* **What is being asked**:
Tell how many lines of the entries below include the string "neck". Respond with the number alone.

====

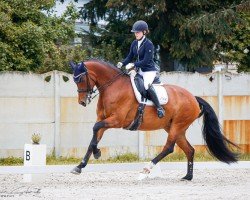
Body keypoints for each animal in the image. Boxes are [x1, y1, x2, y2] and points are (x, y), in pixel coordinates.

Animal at [69, 59, 238, 180]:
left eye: (81, 79)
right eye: (74, 80)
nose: (82, 102)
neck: (112, 87)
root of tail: (194, 98)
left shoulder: (117, 120)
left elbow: (95, 128)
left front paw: (96, 153)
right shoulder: (104, 119)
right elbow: (94, 137)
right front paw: (81, 165)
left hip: (177, 126)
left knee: (169, 148)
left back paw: (146, 169)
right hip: (175, 128)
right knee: (189, 149)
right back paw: (188, 176)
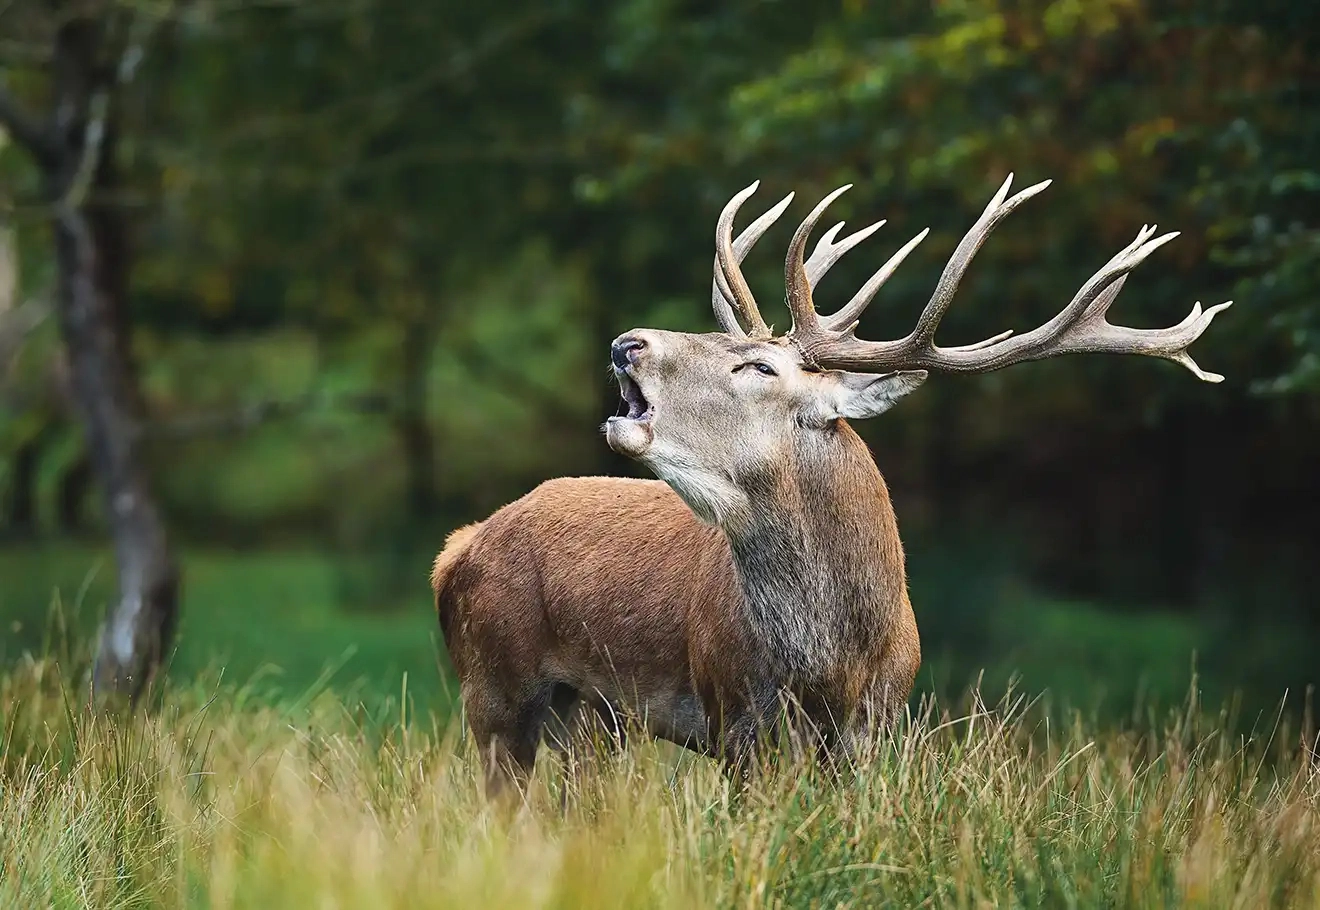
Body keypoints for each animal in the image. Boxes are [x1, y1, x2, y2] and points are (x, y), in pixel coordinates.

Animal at [431, 174, 1231, 798]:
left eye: (757, 365)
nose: (628, 342)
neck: (831, 660)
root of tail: (459, 546)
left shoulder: (876, 725)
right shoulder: (735, 714)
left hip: (590, 718)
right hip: (494, 684)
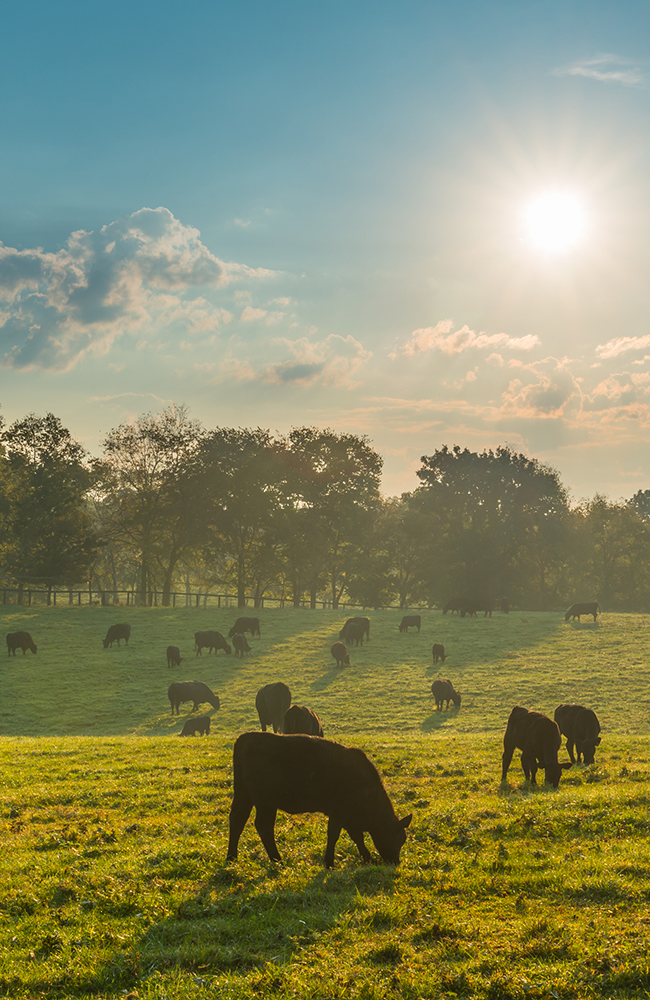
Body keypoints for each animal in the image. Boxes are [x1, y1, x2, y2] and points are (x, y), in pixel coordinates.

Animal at [225, 728, 412, 868]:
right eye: (401, 837)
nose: (396, 862)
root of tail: (247, 737)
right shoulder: (339, 812)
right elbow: (334, 835)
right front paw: (329, 862)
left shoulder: (349, 817)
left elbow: (356, 836)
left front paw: (366, 858)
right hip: (266, 802)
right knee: (263, 826)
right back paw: (278, 860)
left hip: (244, 795)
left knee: (237, 820)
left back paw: (232, 857)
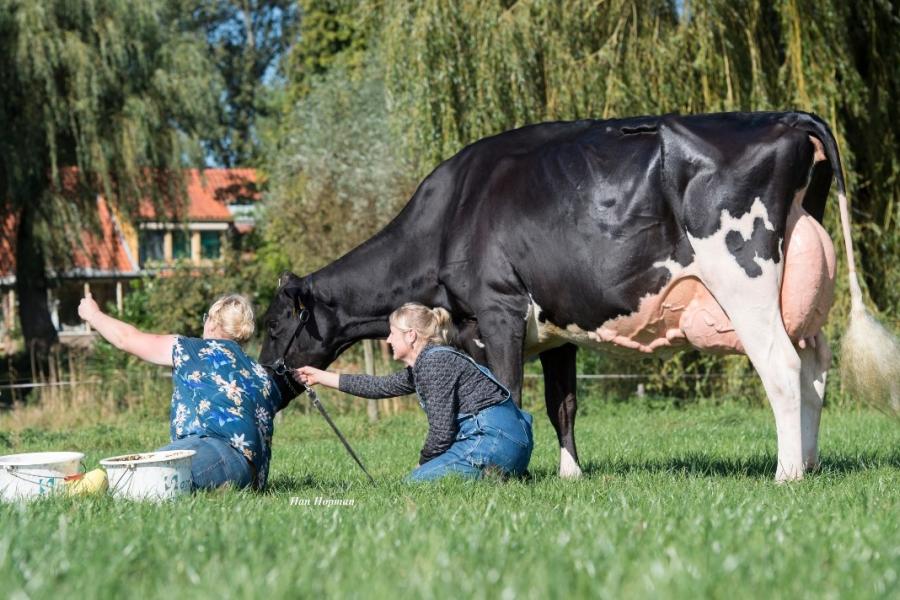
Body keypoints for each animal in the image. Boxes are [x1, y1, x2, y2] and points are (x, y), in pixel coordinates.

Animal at [259, 111, 899, 482]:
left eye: (271, 326)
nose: (268, 376)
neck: (446, 218)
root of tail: (785, 117)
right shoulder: (557, 326)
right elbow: (561, 404)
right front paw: (571, 476)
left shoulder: (498, 310)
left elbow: (509, 390)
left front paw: (513, 474)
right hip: (801, 295)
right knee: (815, 369)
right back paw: (811, 463)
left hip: (747, 281)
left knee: (782, 370)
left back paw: (787, 473)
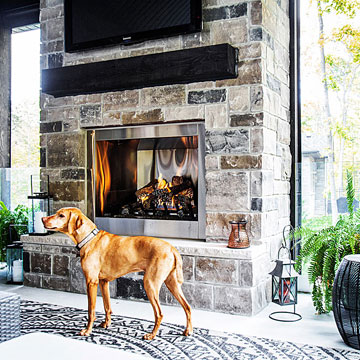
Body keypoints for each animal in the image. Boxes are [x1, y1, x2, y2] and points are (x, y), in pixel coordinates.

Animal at [42, 207, 193, 338]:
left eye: (61, 215)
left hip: (150, 284)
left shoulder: (91, 282)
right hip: (172, 283)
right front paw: (106, 324)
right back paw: (188, 330)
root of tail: (172, 248)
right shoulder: (103, 282)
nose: (43, 218)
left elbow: (91, 310)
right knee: (187, 307)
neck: (89, 239)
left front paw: (87, 330)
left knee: (159, 313)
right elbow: (107, 306)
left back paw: (152, 335)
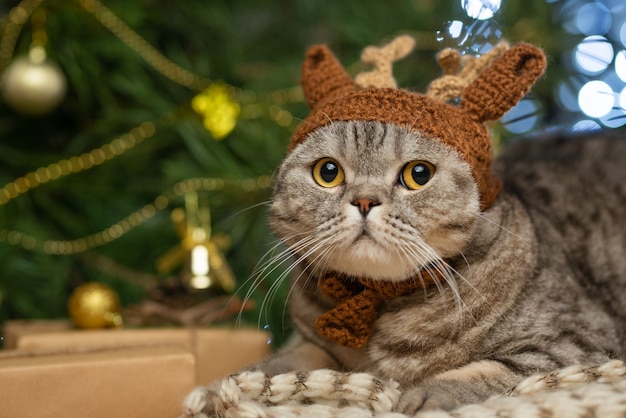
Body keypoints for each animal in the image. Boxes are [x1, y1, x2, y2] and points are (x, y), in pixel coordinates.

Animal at [244, 40, 624, 414]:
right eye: (327, 172)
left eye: (418, 174)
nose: (364, 201)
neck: (384, 305)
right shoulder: (311, 336)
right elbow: (302, 356)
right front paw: (258, 375)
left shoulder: (576, 344)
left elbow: (487, 370)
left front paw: (428, 393)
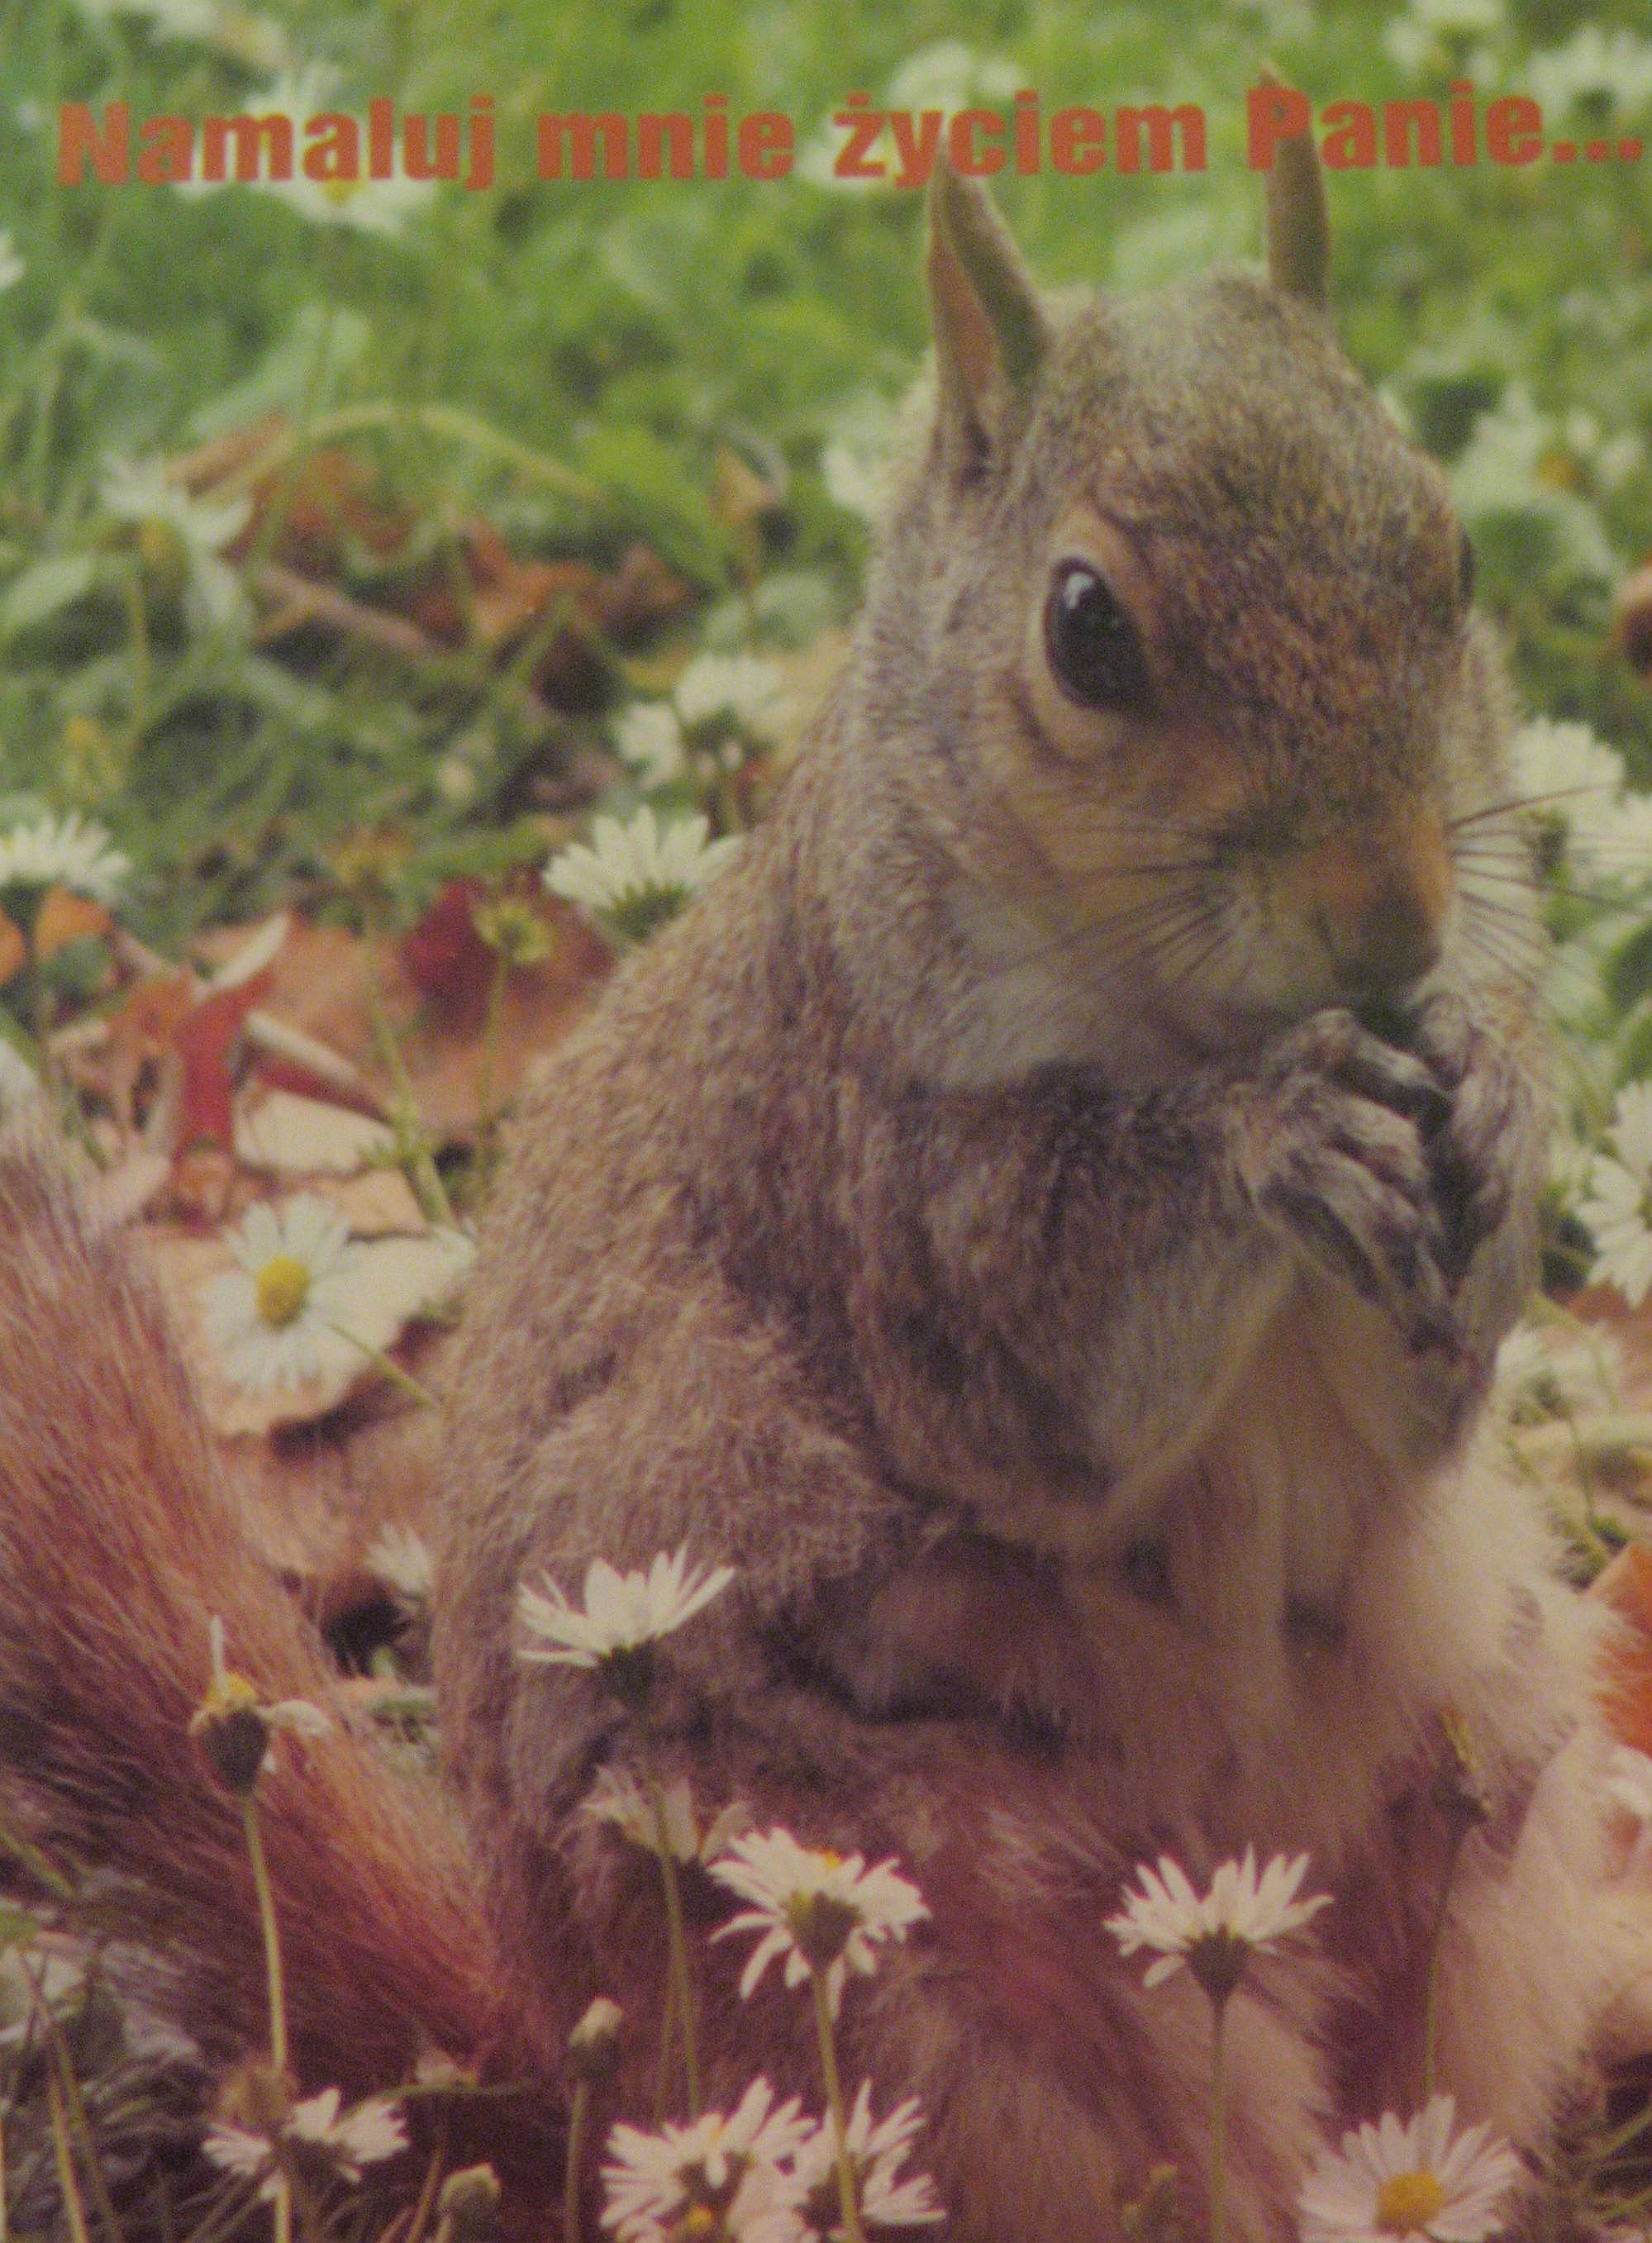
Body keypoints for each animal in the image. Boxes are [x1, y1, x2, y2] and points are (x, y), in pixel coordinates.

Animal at [0, 145, 1640, 2243]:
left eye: (1449, 560)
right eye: (1086, 629)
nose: (1391, 917)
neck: (1177, 1006)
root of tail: (585, 2072)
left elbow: (1416, 1395)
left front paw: (1498, 1095)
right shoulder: (877, 1176)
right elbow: (1041, 1361)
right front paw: (1261, 1132)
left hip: (1487, 1786)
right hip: (933, 1961)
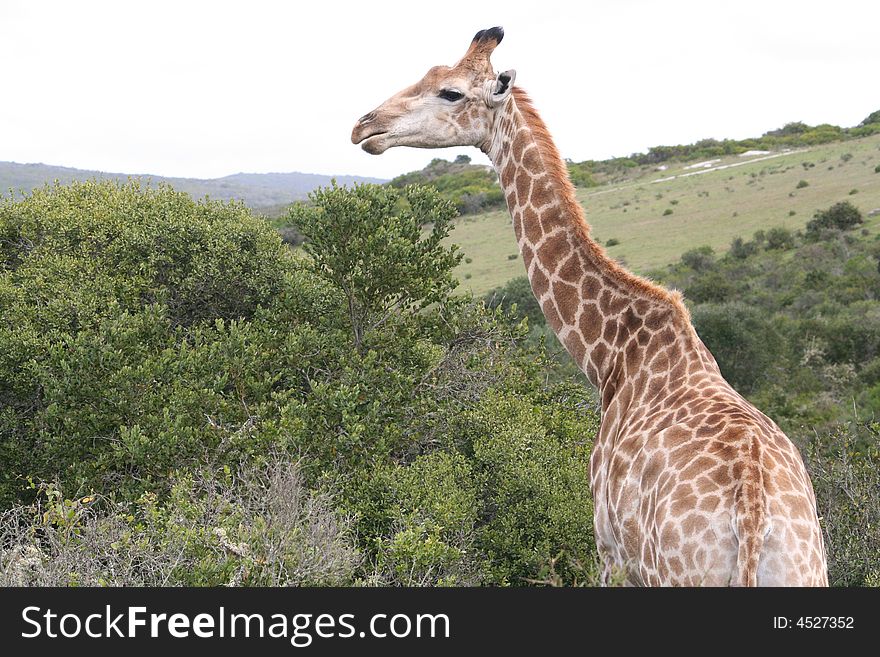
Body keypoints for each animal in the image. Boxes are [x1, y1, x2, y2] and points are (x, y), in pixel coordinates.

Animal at [348, 28, 824, 588]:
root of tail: (752, 519)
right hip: (807, 569)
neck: (612, 356)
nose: (364, 126)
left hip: (676, 573)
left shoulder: (609, 550)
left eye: (451, 92)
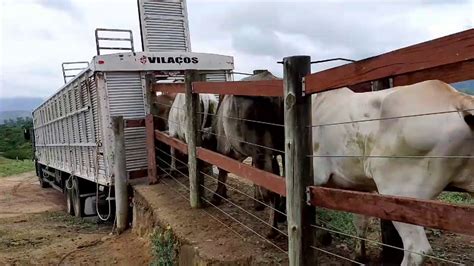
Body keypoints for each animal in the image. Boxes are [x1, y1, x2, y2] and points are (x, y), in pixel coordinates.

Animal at [312, 80, 474, 264]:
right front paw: (359, 255)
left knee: (417, 250)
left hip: (402, 195)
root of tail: (457, 97)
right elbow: (360, 220)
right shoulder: (358, 186)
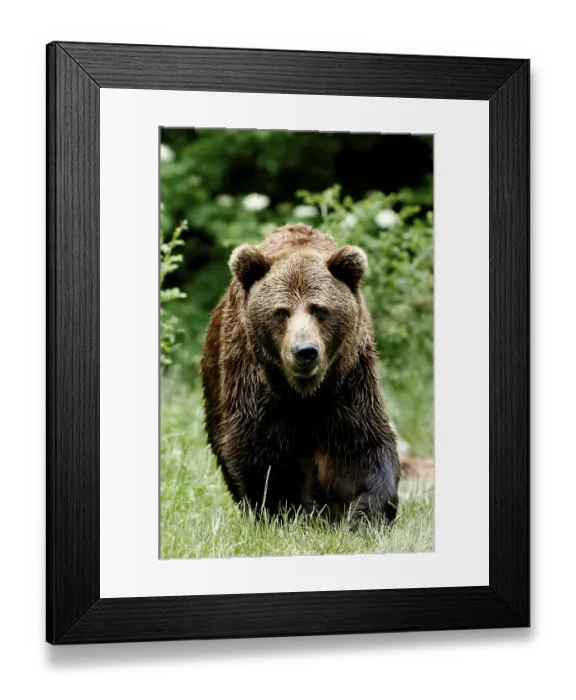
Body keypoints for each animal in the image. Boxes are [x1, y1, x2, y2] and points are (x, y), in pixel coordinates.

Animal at [200, 223, 400, 526]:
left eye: (319, 309)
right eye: (282, 312)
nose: (305, 352)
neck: (304, 392)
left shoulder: (348, 380)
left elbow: (361, 448)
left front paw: (363, 516)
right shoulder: (256, 380)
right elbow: (264, 452)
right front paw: (289, 513)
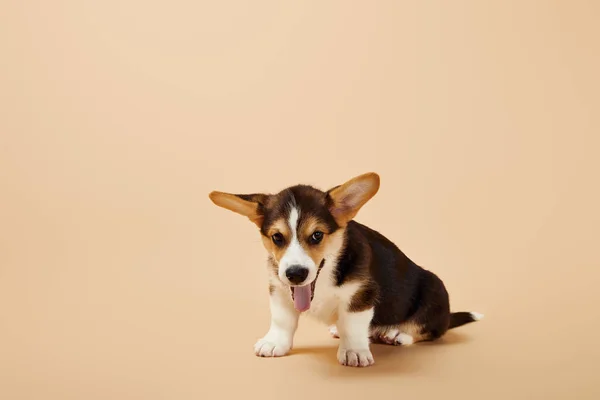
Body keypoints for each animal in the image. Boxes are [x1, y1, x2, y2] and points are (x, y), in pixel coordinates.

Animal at [209, 173, 480, 368]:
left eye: (317, 235)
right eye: (277, 237)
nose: (295, 274)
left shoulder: (361, 294)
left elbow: (352, 323)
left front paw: (354, 351)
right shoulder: (279, 288)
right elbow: (281, 319)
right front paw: (274, 343)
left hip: (435, 288)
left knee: (428, 330)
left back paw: (396, 334)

====

* **Exercise answer**:
8